## Activity
Report all lines from the entries below in which "linecap" appears.

## Exercise input
= Beginning of Section =

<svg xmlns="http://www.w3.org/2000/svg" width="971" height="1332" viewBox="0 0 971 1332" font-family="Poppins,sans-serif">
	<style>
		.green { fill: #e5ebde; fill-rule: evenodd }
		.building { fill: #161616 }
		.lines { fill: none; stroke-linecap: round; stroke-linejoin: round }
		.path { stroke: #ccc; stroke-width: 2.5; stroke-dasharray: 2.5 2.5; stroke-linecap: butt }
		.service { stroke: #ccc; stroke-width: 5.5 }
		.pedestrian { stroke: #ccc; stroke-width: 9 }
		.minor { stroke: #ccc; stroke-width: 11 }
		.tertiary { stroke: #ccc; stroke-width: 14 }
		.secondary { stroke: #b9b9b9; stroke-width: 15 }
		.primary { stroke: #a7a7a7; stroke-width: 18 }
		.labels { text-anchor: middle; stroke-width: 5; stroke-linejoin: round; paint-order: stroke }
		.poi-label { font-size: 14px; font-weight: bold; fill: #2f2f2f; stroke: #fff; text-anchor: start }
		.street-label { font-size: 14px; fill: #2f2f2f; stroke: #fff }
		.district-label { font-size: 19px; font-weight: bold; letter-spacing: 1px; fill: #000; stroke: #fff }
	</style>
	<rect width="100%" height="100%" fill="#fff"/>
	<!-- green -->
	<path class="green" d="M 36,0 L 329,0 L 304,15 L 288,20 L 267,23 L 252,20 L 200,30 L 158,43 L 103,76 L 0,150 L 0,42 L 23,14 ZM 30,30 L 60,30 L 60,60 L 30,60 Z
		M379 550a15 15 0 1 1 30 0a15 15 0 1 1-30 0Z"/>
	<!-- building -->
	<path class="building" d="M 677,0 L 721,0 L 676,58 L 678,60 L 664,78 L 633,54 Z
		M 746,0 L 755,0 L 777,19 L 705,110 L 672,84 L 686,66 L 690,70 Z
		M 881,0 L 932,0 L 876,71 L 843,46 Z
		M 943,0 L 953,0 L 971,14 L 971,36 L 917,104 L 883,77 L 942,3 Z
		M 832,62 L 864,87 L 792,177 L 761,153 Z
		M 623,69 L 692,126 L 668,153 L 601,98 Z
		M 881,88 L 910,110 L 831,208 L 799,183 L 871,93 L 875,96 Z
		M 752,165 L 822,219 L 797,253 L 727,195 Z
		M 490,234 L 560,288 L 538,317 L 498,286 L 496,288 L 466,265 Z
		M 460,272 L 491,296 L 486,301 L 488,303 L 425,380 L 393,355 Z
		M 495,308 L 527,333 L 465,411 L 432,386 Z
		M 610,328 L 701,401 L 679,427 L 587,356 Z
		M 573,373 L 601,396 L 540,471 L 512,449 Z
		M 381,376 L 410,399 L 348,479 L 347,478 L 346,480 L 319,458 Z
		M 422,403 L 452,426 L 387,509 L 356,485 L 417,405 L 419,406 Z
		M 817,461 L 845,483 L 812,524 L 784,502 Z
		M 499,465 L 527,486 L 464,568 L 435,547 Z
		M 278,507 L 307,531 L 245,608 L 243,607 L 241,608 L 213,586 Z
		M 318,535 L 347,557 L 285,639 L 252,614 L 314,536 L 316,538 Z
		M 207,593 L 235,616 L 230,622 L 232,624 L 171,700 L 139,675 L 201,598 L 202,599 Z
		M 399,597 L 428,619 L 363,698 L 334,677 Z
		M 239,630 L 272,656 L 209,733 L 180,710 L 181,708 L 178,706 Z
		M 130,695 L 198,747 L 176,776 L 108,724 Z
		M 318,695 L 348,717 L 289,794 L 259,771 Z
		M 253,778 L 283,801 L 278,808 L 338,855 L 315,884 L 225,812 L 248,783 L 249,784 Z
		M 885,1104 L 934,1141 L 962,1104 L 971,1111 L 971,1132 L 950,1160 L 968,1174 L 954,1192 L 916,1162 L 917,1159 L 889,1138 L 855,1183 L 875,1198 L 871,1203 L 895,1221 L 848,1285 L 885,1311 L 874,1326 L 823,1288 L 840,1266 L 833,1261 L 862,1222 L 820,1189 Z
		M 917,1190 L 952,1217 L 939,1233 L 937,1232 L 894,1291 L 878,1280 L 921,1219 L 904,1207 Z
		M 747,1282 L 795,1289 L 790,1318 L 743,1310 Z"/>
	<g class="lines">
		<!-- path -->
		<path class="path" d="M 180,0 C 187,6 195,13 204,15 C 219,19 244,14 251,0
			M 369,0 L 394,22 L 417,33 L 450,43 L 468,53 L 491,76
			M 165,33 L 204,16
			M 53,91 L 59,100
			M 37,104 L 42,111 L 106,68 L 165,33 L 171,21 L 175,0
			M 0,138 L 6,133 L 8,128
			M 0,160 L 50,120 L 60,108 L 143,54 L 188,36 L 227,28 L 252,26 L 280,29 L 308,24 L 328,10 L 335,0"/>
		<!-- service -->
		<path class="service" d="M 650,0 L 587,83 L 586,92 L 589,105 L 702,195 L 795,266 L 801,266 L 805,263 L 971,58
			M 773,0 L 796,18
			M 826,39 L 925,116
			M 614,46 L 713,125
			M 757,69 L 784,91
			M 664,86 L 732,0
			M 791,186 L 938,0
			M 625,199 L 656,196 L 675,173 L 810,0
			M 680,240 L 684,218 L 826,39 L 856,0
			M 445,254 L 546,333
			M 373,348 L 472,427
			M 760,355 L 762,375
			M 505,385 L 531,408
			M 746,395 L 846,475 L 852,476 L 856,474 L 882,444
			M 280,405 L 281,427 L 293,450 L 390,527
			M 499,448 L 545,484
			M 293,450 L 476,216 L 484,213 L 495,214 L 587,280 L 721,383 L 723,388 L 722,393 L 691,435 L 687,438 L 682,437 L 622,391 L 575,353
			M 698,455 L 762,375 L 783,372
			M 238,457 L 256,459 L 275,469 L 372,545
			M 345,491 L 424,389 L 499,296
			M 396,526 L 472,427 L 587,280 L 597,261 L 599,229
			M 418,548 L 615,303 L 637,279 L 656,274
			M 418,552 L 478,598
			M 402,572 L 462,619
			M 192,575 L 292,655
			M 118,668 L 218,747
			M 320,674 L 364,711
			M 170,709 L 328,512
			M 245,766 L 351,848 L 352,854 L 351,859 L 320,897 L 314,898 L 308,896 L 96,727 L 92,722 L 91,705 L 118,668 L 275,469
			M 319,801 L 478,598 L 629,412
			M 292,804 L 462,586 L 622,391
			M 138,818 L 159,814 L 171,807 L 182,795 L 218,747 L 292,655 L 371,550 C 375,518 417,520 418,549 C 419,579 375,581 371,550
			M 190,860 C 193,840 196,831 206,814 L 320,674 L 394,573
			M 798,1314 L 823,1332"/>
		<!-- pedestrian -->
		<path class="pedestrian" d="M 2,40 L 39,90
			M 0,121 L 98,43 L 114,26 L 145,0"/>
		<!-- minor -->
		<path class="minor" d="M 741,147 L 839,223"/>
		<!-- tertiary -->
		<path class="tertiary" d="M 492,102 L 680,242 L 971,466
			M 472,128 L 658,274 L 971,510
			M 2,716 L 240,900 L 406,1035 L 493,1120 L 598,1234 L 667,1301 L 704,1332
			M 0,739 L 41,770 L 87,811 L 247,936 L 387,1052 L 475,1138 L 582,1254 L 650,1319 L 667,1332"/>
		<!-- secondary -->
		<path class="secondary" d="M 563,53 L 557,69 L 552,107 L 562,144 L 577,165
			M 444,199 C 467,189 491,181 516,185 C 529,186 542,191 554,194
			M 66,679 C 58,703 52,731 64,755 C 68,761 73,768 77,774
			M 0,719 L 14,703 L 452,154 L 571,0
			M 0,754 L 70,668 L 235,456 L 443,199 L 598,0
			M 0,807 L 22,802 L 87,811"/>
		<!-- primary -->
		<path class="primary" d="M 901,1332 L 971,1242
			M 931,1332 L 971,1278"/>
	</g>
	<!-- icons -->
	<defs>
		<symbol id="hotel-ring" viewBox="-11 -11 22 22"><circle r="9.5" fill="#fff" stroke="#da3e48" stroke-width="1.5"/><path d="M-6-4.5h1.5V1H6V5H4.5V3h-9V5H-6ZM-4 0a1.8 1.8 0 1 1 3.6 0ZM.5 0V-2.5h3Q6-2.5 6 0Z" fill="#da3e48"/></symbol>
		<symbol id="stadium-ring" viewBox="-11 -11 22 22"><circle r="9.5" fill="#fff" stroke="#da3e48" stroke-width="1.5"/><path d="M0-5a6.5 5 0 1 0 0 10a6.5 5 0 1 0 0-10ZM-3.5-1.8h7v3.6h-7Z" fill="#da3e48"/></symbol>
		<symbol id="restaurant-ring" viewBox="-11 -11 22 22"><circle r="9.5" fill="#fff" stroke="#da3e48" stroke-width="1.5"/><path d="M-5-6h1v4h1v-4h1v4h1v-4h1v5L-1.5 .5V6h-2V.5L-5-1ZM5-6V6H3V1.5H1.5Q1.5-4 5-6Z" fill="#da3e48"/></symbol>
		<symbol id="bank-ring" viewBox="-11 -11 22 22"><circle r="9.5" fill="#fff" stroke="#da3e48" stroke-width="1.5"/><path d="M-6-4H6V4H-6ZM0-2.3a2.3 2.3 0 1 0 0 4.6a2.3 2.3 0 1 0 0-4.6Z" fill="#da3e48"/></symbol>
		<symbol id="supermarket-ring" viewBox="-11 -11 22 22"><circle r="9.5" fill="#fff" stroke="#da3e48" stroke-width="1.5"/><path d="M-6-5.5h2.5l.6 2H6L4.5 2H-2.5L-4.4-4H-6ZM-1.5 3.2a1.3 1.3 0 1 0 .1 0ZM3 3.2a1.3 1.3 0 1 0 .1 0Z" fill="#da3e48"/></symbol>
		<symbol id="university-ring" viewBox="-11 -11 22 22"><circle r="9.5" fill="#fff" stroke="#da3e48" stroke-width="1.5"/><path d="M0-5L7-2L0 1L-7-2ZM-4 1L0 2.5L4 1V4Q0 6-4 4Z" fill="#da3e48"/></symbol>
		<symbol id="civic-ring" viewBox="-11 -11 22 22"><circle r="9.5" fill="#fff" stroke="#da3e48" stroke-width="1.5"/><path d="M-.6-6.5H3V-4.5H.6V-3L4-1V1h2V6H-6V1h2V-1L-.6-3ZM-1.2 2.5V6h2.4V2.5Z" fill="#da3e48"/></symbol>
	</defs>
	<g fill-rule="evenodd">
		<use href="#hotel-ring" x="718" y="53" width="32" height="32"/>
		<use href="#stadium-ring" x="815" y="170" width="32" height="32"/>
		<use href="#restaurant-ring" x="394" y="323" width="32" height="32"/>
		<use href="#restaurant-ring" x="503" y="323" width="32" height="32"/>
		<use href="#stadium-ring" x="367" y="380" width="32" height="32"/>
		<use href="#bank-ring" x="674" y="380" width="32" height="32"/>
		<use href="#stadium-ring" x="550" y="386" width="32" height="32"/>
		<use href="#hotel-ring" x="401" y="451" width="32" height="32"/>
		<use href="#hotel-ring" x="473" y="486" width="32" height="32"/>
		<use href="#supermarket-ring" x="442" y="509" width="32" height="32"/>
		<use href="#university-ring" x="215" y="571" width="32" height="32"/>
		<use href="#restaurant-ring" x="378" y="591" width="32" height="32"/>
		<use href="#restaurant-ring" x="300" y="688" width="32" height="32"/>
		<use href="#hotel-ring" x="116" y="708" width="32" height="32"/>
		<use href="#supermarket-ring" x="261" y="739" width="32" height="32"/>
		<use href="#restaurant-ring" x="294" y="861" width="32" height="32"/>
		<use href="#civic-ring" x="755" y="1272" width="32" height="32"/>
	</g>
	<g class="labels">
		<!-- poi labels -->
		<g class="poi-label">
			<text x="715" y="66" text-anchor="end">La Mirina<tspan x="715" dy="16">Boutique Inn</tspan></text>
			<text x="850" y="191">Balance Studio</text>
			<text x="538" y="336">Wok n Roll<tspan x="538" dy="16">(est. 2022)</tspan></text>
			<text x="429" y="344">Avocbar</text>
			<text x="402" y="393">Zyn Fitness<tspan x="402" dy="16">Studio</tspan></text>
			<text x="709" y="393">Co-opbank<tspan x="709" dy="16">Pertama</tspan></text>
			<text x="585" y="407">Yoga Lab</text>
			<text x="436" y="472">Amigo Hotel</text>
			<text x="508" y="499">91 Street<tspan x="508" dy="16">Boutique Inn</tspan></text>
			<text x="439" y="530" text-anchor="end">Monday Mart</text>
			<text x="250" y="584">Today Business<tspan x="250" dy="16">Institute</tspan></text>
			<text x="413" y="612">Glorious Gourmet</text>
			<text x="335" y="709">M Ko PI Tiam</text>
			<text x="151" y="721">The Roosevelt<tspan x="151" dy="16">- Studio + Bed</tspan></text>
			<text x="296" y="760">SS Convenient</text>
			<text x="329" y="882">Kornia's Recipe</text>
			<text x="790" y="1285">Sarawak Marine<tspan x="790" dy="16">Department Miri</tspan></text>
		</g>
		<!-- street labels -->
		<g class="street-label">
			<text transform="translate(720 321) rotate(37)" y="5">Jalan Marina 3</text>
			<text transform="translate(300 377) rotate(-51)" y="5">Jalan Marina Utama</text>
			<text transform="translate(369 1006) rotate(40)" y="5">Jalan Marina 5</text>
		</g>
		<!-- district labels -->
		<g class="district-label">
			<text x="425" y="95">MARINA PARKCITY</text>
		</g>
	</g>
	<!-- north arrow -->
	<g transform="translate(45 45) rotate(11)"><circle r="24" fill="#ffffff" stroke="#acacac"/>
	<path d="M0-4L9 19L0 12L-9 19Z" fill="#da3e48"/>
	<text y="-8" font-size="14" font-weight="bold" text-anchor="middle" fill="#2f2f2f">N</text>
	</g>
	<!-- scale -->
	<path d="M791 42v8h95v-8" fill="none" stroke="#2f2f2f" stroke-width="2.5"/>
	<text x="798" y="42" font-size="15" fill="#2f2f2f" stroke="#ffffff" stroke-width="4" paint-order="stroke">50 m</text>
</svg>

= End of Section =

## Answer space
		.lines { fill: none; stroke-linecap: round; stroke-linejoin: round }
		.path { stroke: #ccc; stroke-width: 2.5; stroke-dasharray: 2.5 2.5; stroke-linecap: butt }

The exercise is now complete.